Unlike Google, Platform9’s business model isn’t dependent on selling (renting) infrastructure, and therefore, our architecture makes it easy to plug-in any infrastructure and have it brought under central management and visibility, in one platform. We already provide significantly broader coverage of supported infrastructure – including all of the Anthos supported environments (GCP, VMware vCenter, AWS and Azure), as well as KVM or other virtualisation solutions, bare metal environments, edge environments, and other cloud providers such as Oracle and IBM cloud.
4. Cloud modernisation, not just lift-and-shift
I was excited to see Google Anthos help drive cloud modernisation by using best of breed cloud technologies on-premises, whereas traditionally public cloud providers and even VMware have been pursuing a strategy of “lift and shift” to port existing workloads to the cloud. Moving legacy, inefficient applications from an on-premises data centre to the public cloud does nothing other than incur unnecessary expenses with virtually no business benefit. It is great to see Google raise the bar vs. other cloud providers and VMware, and hopefully this will lead to better long-term decisions by enterprises.
Platform9 customers have been realising the benefits of adopting cloud technologies on existing infrastructure for years, now. Instead of just lifting and shifting workloads under the guise of cloud transformation, they’re enabled to truly modernise their applications and infrastructure for long-term sustainability, leveraging any infrastructure of their choice. Unlike Anthos which is limited to containerised workloads only, Platform9 also enables customers to modernise using VMs, IaaS, SDN and Serverless technologies in addition to containers and microservices.

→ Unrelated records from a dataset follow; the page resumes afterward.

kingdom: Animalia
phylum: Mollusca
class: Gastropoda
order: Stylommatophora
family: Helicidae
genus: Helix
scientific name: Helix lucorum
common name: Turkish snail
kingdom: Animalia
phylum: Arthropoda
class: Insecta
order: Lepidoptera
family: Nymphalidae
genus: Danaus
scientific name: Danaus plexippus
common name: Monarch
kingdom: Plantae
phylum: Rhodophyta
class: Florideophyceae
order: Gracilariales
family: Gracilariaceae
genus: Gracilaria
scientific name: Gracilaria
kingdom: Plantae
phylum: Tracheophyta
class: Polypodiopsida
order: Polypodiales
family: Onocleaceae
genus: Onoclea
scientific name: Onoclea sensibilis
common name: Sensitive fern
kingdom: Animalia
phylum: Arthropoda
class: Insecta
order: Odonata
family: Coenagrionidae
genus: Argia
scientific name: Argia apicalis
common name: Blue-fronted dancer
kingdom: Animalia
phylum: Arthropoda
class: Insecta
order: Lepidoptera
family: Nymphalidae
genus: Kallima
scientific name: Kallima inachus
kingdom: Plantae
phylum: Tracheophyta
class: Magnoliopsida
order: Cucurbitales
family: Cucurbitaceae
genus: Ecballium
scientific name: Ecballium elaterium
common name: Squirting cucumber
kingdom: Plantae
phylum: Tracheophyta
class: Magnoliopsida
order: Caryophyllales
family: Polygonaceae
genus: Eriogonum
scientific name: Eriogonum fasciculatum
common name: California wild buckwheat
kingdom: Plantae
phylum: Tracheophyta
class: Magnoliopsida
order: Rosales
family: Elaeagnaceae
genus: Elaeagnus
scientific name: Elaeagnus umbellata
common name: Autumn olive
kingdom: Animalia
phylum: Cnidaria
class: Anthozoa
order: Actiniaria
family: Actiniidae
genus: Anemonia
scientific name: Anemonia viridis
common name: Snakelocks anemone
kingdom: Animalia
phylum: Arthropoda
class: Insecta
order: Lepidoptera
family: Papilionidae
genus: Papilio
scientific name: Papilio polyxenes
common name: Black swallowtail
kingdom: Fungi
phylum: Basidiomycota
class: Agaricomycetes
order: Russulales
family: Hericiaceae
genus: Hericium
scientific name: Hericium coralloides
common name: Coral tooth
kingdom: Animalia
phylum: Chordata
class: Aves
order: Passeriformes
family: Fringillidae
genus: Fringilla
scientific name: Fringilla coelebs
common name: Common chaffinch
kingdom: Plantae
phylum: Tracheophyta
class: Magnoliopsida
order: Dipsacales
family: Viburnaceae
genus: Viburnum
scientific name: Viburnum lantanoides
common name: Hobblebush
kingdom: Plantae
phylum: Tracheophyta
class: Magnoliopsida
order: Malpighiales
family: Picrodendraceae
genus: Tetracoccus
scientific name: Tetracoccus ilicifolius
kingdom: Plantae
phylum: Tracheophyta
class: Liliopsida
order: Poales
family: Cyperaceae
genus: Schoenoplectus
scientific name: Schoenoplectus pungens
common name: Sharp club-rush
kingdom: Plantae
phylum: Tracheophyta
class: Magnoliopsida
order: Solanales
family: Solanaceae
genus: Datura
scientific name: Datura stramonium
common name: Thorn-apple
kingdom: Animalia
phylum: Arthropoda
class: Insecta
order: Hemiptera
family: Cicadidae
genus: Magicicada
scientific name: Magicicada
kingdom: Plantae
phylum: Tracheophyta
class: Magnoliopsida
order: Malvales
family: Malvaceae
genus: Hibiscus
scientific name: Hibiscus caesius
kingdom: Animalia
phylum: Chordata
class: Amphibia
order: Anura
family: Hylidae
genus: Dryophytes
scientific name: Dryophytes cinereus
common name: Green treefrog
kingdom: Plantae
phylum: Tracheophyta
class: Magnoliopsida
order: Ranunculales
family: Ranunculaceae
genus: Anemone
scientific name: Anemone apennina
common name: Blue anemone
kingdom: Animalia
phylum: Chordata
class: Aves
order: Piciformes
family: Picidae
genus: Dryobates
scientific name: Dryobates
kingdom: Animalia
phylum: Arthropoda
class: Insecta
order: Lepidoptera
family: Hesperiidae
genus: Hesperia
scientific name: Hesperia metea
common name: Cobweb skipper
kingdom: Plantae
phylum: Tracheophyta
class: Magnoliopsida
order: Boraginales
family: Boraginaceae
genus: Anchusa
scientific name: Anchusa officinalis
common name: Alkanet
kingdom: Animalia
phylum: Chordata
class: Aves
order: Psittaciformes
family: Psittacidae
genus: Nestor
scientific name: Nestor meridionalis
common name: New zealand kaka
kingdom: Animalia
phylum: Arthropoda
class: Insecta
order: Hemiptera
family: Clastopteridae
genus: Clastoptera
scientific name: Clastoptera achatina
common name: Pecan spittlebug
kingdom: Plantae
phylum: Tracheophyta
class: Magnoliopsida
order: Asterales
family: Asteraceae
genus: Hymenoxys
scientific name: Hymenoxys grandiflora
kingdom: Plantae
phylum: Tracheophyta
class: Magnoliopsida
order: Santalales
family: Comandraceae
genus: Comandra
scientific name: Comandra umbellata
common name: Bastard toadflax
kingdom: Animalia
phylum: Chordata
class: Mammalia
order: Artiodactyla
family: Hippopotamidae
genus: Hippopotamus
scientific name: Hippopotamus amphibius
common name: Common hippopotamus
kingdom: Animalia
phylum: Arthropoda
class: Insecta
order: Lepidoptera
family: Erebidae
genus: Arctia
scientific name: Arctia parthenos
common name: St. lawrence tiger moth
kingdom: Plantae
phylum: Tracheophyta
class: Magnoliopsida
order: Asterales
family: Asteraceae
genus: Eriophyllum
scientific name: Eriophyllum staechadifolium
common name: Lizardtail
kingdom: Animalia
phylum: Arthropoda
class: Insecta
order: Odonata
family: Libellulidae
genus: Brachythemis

5. Write once, run anywhere
Google Anthos delivers on the long-cherished vision of “write once, run anywhere” by virtue of its Kubernetes foundation. The knowledgeable reader will realise that this is something enabled by containers and Kubernetes themselves and that there are many advanced Kubernetes applications which are already realising the benefits of being able to build and run applications consistently across any environment. In fact, it is unclear how well Google Anthos truly delivers on this claim, because it uses a number of non-standard technologies around the core Kubernetes engine (e.g. Google Stackdriver vs. open-source Prometheus).
Like Google Anthos, Platform9 includes upstream, CNCF-certified Kubernetes as part of our Managed Kubernetes service. Enterprise customers like Aruba, Juniper Networks and Snapfish are already experiencing the flexibility of being able to develop their applications using containers and CNCF-based open source cloud frameworks; freeing developers and IT/Ops from having to worry about the complexity of multiple cloud environments.
Closing thoughts: The future of hybrid cloud is “managed open source”
We’re entering a new and exciting phase in the evolution of cloud computing. The days of thinking about cloud as “someone else’s data centre” are coming to an end. Cloud is now going to be defined as how software is being built and operated. And the core of this next generation of hybrid clouds is “Managed open source” – enabling organisations to take advantage of the innovation, scale, future-proofing and economics of open source, without the operational burden of running it yourself. This is a technology approach pioneered by Platform9 years ago, and is at the core of everything we do. We’re excited to have contributed to the industry’s evolution and look forward to helping every enterprise succeed in their journey to hybrid clouds and modern application delivery.